Nicolò Bulega is driving everyone crazy: at Misano he swept the board again, three wins out of three, drumming the others into submission. The rivals vanished from the scene—and so did a good portion of the spectators.
This World Championship with a single protagonist and a Ducati one-make has already said everything there is to say. The problem is we’re only in June and there are still five rounds left until the end of October. We might as well skip straight to next year, when Bulega will be in MotoGP and (perhaps) the organizers will find a way, at the table, to rein in Ducati’s technical dominance.
Copy and paste
Once upon a time, Superbike was the most hard-fought championship, with all sorts of drama at every corner. Now every race feels like copy and paste. The latest “showdown” at Misano went exactly like Saturday’s appetizer. Iker Lecuona, the other factory Ducatista, beat Bulega off the line yet again from pole. On Saturday the surprise lasted four corners. This time Lecuona held on for half a lap, but it was even worse, because Nicolò pulled off an overtake with a sky-high talent coefficient right through the Curvone, already the fastest and most spectacular point on the track. These are the moves champions invent to make it clear who’s in charge. The maneuver recalled the lightning pass at the Assen chicane two months ago. Lecuona, who’s been finishing second for eighteen races in a row, got the message loud and clear.
Statistics aren’t enough
Every time we have to reel off Nicolò Bulega’s ever more mind-blowing stats. This year he’s won them all (21 out of 21), plus the last four of last season. Total: 25. In a month at Donington, in Great Britain, he could surpass Álvaro Bautista’s 27 wins in a single championship in 2023. In the meantime, in passing, he’s drawn level with
Toprak Razgatlioglu, who two years ago on the BMW strung together 21. Here, in the previous two years, the Turk had always won, with Bulega finishing second five times. “Without me you’ll be bored,” was the Turkish superstar’s easy prophecy. The numbers are striking, but they don’t do much for the passion.
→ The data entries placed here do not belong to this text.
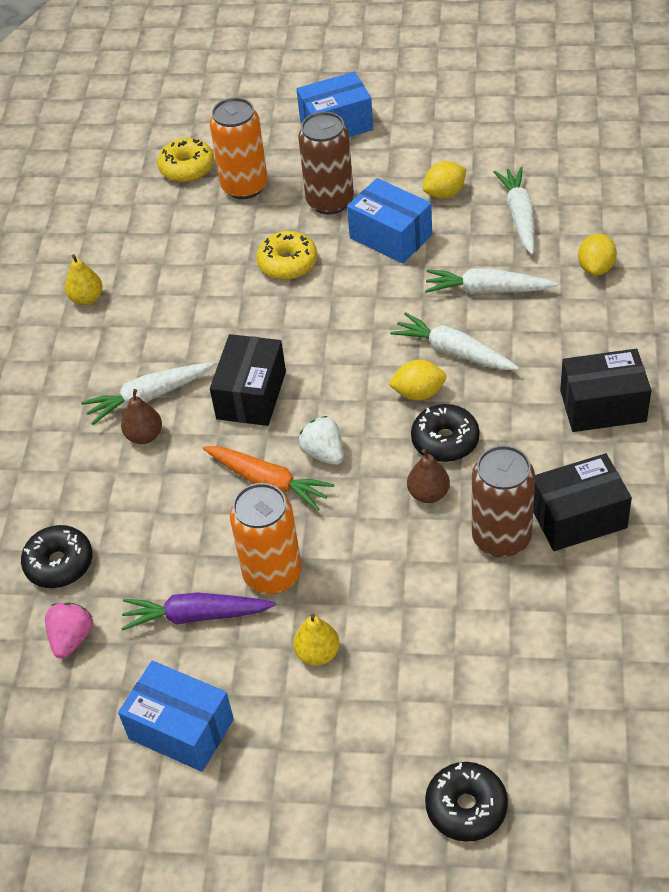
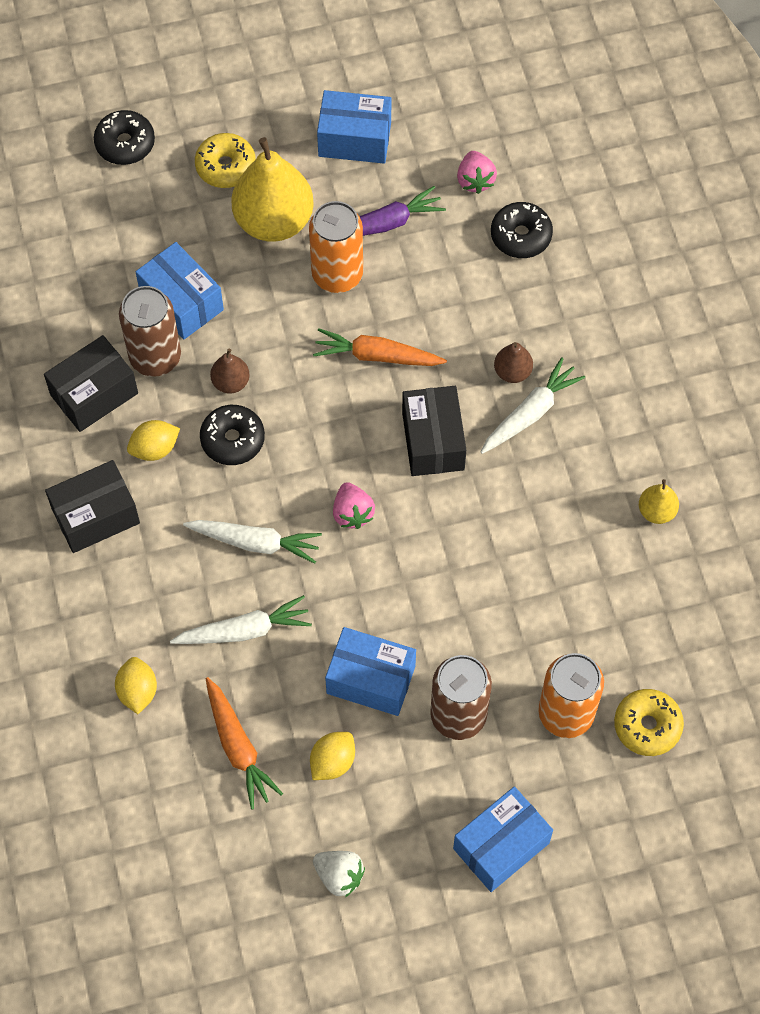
camera: 155 degrees right, 15 degrees up
(288, 263) = (467, 612): yellow donut -> yellow donut (226, 166)
(317, 653) = (274, 221): yellow pear -> yellow pear, size x2.16
(324, 453) = (339, 397): white strawberry -> white strawberry (339, 876)
(354, 355) = (352, 513): none -> pink strawberry
(418, 393) = (274, 485): yellow lemon -> yellow lemon (155, 449)
(454, 589) = (181, 302): none -> blue box
(519, 216) = (238, 747): white carrot -> orange carrot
Lecuona slips, Bassani even more
The Spaniard held firm for five laps, then ran wide into the Carro, and that was that for the last pinch of pathos. The biggest mistake of the afternoon came from Axel Bassani, who had climbed to a lifesaving third place, only to throw it away at the Quercia with just five laps to go. A pity, because getting the Bimota on the podium would have been evocative. Ducati leaves only crumbs, and failing to take advantage even of those—you shouldn’t. The position was inherited by Yari Montella, making the podium exactly identical to the previous two races. Amen.